子供の頃から、友達が持つクマのぬいぐるみが可愛いと言えば、それよりももっと大きなぬいぐるみを買って貰えた。同級生がイミテーションの宝石のネックレスをつけている頃、都子は本物の宝石のネックレスをつける事が出来た。新発売の化粧品は皆よりも一足早く手に入ったし、映画の試写会のチケットだって幾らでも手に入った。
だけど――。
「うっ……うぅ……」
電気も点けない暗い部屋に、低い嗚咽が響く。ベッドに伏せて泣き続ける都子の顔は、既に涙でぐしゃぐしゃだった。
「どうして、斗真くん……お嫁さんにしてくれる、って……わたし、ずっとそれ信じて……ひっく……」
都子自身、こんなにも長い間、幼い頃の口約束を引き摺るのは少しおかしいのではないか、と気付いていた。周りの友達は皆、幼少の頃の初恋などさっさと忘れて、新しい恋をして新しい彼氏を作っている。そういう点において、都子は自分が周りと違うと分かっていた。
――でも、好きだったから。
小さい頃からずっと斗真を好きだったから。
「なのに、今更……ひどいよぉ……うぅぅ……っ」
どうせならこの想いを、もっと早く断ち切ってくれていたら良かった。だけど斗真はそうしなかった。都子が成長すれば、勝手に潰える程度の想いだと彼は考えていたのだろう。
嗚咽に混じり、コンコン、とノックの音が響いた。
「お嬢様、夕飯のお時間です」
扉の向こうから聞こえたのは立川の声だった。都子がそれを無視すると、もう一度ノック音が響く。
「お嬢様? いらっしゃいませんか?」
黙っているのだからそのまま諦めて立ち去ってくれないだろうか。こんな気持ちの時に他人と顔を合わせたくない。
しかしそんな都子の想いとは裏腹に、控え目にドアノブが回される音がした。

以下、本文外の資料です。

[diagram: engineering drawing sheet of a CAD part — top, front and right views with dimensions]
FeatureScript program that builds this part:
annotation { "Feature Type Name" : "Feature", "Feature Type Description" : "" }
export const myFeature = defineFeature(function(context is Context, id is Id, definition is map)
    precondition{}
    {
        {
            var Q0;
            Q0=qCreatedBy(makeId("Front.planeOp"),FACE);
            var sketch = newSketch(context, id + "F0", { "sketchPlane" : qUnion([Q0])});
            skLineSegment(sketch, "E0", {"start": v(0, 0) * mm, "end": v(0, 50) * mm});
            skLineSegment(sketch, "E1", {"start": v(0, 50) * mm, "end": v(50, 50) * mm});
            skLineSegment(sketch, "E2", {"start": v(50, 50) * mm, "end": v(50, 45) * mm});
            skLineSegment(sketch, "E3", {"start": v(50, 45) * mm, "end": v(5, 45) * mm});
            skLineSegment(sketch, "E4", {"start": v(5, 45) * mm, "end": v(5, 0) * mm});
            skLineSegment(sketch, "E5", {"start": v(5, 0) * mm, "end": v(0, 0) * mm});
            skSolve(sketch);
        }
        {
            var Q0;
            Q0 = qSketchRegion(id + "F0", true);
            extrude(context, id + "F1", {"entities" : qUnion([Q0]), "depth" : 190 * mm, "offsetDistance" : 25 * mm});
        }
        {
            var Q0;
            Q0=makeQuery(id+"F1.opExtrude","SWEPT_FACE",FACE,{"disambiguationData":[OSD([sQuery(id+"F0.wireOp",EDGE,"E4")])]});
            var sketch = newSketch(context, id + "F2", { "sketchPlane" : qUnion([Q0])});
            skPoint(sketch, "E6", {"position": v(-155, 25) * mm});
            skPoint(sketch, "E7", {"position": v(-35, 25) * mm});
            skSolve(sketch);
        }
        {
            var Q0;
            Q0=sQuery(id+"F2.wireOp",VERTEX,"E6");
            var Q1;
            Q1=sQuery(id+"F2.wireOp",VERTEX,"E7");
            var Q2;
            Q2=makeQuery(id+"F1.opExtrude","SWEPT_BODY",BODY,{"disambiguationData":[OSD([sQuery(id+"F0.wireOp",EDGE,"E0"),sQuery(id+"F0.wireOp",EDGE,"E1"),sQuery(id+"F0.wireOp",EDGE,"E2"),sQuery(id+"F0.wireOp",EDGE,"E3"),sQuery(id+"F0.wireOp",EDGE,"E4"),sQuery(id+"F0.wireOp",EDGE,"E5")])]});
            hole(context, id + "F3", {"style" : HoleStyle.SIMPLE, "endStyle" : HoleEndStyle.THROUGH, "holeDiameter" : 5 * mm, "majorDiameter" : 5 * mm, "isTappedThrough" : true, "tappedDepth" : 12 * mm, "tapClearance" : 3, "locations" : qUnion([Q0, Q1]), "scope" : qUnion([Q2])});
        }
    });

暗い部屋の中に一筋の光が漏れこむ。
立川は最初、やはり都子が居ないのかと思ったようだが、すぐにベッドの上で丸まっている主の姿を発見して目を円くした。
「お嬢様?」
斗真が来た時、立川は屋敷に不在だった。帰宅してから斗真の来訪を聞かされ、それならばきっと都子のテンションも高いに違いないだろうと彼は考えていた。だから部屋の電気が点いておらず、泣いている様子の彼女を見て酷く驚愕した。
「……入ってこないで」
声をあげて泣いていたせいか、掠れ気味になった低い声で、呟くように都子が言った。
「……ご飯も要らないわ。だから放っておいて。……早く出ていって」
そんな主の声に、立川が逆らう事は出来なかった。